Most of the providers who see 4+ patients per hour say they are doing it to improve access to the community. Very rarely will they openly admit it's about money, since that sounds very greedy. They're both the same thing though. It's like most ethical arguments in medicine.
My answer to this question comes down to patient selection.
Some patients cannot tolerate a 30 minute or 60 minute visit and would be better served by more frequent 15 minute visits, as others have said.
Some patients, especially those who are truly stable, do not usually (but sometimes do) need more than 15 minutes. Sometimes those patients end up having a complication that extends the visit beyond 15 minutes, and as long as your system can handle that, then it's fine. Like splitting an hour of admin time into four 15 minute blocks spread out over the day to fill in the cracks. That way patients aren't sitting in the waiting room longer if one or two of the people who are usually straightforward take a little longer. Alternatively, you could take the policy of most PCPs and say patients need to show up 15 minutes early but expect to be in the waiting room up to an hour after the appointment time. Nothing angers me more in a day than feeling like I am cutting someone off while playing catch-up only for the next patient to no-show.
It's also important to be sure you have the general outline for those visits streamlined - reviewing all the PDMP reports for the day in the morning and briefly summarizing in the chart, same thing with lab orders being pre-written (Utox, lipids, whatever routine things you were definitely going to be doing) and results of recent tests reviewed and summarized. Not a bad idea to have some self-rating scales filled out too. At the very least it will show that you really were reviewing a bunch of data and justify that you really were providing 4 x 99214s and not just churning through. Without those scales and labs you would most likely be meeting 99214 criteria, it just makes it look better if audited or anyone else ever pokes their nose in your business. On the off chance someone just has one diagnosis, the labs, scales, and admin time will make sure most of those qualify as 99214.

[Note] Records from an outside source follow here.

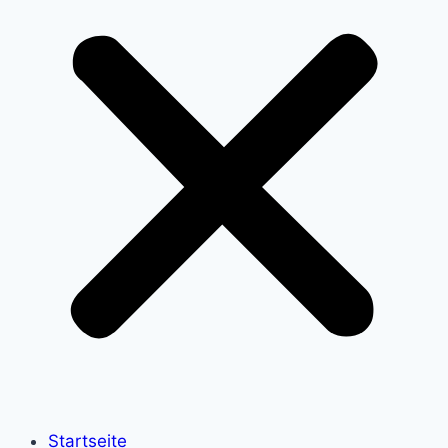
Startseite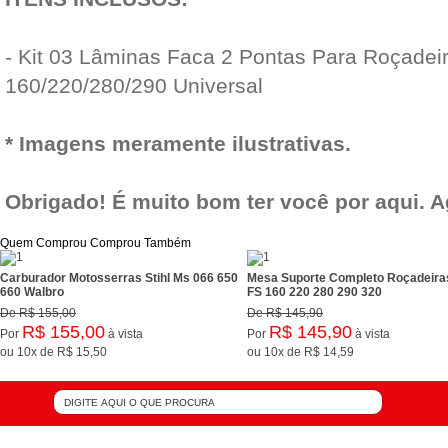
- Kit 03 Lâminas Faca 2 Pontas Para Roçadei
160/220/280/290 Universal
* Imagens meramente ilustrativas.
Obrigado! É muito bom ter você por aqui. 
Quem Comprou Comprou Também
Carburador Motosserras Stihl Ms 066 650
Mesa Suporte Completo Roçadeiras
660 Walbro
FS 160 220 280 290 320
De
R$ 155,00
De
R$ 145,90
R$ 155,00
R$ 145,90
Por
à vista
Por
à vista
ou
10x
de
R$ 15,50
ou
10x
de
R$ 14,59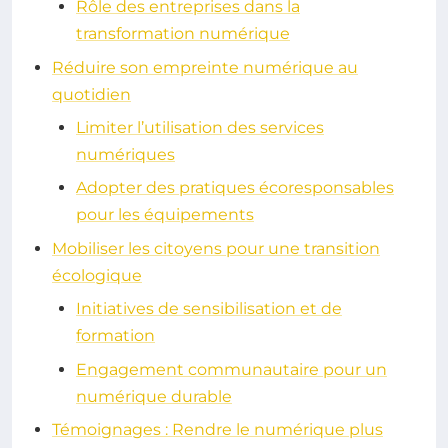
Rôle des entreprises dans la
transformation numérique
Réduire son empreinte numérique au
quotidien
Limiter l’utilisation des services
numériques
Adopter des pratiques écoresponsables
pour les équipements
Mobiliser les citoyens pour une transition
écologique
Initiatives de sensibilisation et de
formation
Engagement communautaire pour un
numérique durable
Témoignages : Rendre le numérique plus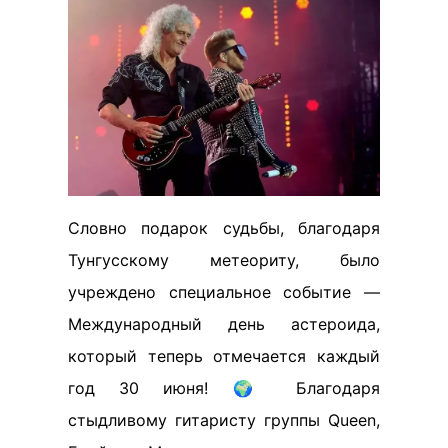
Словно подарок судьбы, благодаря
Тунгусскому метеориту, было
учреждено специальное событие —
Международный день астероида,
который теперь отмечается каждый
год 30 июня! 🌍 Благодаря
стыдливому гитаристу группы Queen,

It's also worth noting that very, very few PCPs would be spending as long as 15 minutes with a stable patient that you refer back to them, and if they do spend 15 minutes then most of that was probably dedicated to addressing non-psychiatric topics.
If you don't want to refer back to PCP because you want them to stay with your office and intermittently be seen by you specifically, this would be an excellent use case for an NP or PA that you employ. Make sure you see them once a year or 6 months and let the NP or PA see them the other times. NP/PA just follows your preferred basic algorithm for the sessions between and the patient sees you if anything comes up / needs changed. This frees you up to see intakes and unstable patients. Depends whether you trust your employees more than the PCP to detect subtle signs of decompensation.
All this said, my general setup is 3 basic med management follow-ups an hour, 2 for meds and basic supportive or manualized therapy, 1 for dynamic work. I do have a few hours a week set aside for 15 minute appointments for my patients who require monthly med management appointments solely because I don't do longer than 30 day prescriptions of controlled substances. Stable ADHD means I see them once a month to make sure things are going well and there are no changes. I try to respect their time by making half of their visits virtual and keeping it short - they can book a longer appointment if they have a new problem to address.